The [data] are very encouraging. In cohort 1, there were patients with high-risk NMIBC, [and] we estimated a 12-month recurrence-free rate of 90%. The median follow-up at that point is 8.9 months, and only 2 patients out of the 21 patients treated have recurred. In cohort 3, the chemoablation design study of this intermediate-risk NMIBC, 31 patients have been treated until now and assessed for results. And we have a CR rate of 90% at week 12. Just to let you know, all the patients, 100% of the patients, had at least nonprogressive disease. So if they did not have a CR, they had a non-complete response but non-progressive disease, and 86% of the patients that had a CR in the first assessment at 12 months are still recurrence-free at the time of the clinical cutoff.
How do these results shape the potential of erdafitinib?

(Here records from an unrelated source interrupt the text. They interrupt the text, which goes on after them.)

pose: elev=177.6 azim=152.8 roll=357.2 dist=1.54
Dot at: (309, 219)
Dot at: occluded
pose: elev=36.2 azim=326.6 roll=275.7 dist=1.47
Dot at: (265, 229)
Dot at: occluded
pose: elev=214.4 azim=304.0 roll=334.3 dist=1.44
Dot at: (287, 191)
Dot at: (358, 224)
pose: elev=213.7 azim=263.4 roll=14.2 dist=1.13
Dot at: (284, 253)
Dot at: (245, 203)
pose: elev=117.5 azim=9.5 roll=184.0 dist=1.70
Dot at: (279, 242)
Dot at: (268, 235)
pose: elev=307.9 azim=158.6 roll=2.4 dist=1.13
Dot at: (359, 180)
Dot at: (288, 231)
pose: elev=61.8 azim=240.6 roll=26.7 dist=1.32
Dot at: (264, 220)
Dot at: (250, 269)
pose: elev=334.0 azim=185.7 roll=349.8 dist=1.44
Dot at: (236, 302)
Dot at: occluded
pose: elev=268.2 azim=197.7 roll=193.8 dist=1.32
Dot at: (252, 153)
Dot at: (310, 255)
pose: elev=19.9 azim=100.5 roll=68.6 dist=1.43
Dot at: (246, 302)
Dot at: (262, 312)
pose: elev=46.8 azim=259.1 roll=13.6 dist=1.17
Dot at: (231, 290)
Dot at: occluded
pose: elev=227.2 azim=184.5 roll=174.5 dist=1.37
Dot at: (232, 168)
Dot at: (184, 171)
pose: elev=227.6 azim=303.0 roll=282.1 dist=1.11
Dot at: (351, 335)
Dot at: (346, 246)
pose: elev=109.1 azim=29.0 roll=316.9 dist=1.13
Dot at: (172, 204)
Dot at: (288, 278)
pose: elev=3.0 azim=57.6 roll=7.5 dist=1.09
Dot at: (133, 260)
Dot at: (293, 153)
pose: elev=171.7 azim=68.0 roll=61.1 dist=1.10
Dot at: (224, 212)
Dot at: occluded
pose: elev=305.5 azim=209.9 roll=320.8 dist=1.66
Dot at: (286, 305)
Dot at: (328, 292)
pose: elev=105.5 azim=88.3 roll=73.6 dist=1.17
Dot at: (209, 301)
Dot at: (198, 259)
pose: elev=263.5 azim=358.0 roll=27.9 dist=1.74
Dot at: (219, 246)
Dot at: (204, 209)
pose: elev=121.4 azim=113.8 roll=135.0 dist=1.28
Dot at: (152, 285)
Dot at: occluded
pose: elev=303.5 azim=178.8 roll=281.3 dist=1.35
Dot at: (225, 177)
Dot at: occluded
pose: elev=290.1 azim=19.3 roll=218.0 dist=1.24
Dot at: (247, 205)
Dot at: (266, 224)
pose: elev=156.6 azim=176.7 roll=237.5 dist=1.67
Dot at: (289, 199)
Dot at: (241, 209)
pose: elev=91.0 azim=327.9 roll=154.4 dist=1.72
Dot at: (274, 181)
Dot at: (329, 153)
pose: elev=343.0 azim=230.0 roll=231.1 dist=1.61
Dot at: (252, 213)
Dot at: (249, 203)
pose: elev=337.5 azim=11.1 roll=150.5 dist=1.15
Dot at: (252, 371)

These results are encouraging because oncologically, erdafitinib intravesical delivery is very useful. It has a high rate of responses on our patients, and the most important thing, probably, of this study is that there are no systemic [adverse] effects. Actually, what we also see in the study is that we get sustained release of erdafitinib within the bladder with very high concentrations of erdafitinib in the urine, and with very low concentrations of the drug in the blood, so there are no systemic [adverse] effects in our patients. The thing is that we can have some [adverse] effects locally because we are using this pretzel-shaped device, putting it into the bladder, and you can get some grade 1/2 low urinary tract symptoms, mainly some infections because of the of the manipulation, but there are no systemic toxicities, which is probably the most important thing that we can see in this study.
What are the next steps for this research?
The next step for this research is already ongoing. At the [2024 American Urological Association Annual Meeting there was a trial-in-progress discussion of] the MoonRISe-1 study [NCT06319820], which is a phase 3 study in patients with FGFR alterations and intermediate-risk NMIBC. Patients will be randomized to receive either the device with erdafitinib or the standard of care, which will be gemcitabine or mitomycin C, also for patients with FGFR mutations.